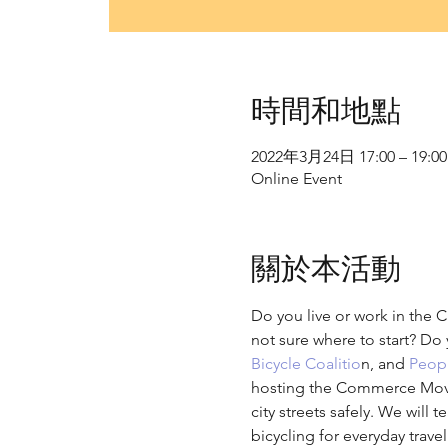
時間和地點
2022年3月24日 17:00 – 19:00
Online Event
關於本活動
Do you live or work in the C
not sure where to start? Do 
Bicycle Coalitio
n, and 
Peopl
hosting the Commerce Moving
city streets safely. We will 
bicycling for everyday trav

- **EXERCISE INSTRUCTIONS**
Write out exactly the lines from the one with "not sure where to start? Do" through the end of the records above, both ends included, and leave out all other lines.

- **WORKED SOLUTION**
not sure where to start? Do 
Bicycle Coalitio
n, and 
Peopl
hosting the Commerce Moving
city streets safely. We will 
bicycling for everyday trav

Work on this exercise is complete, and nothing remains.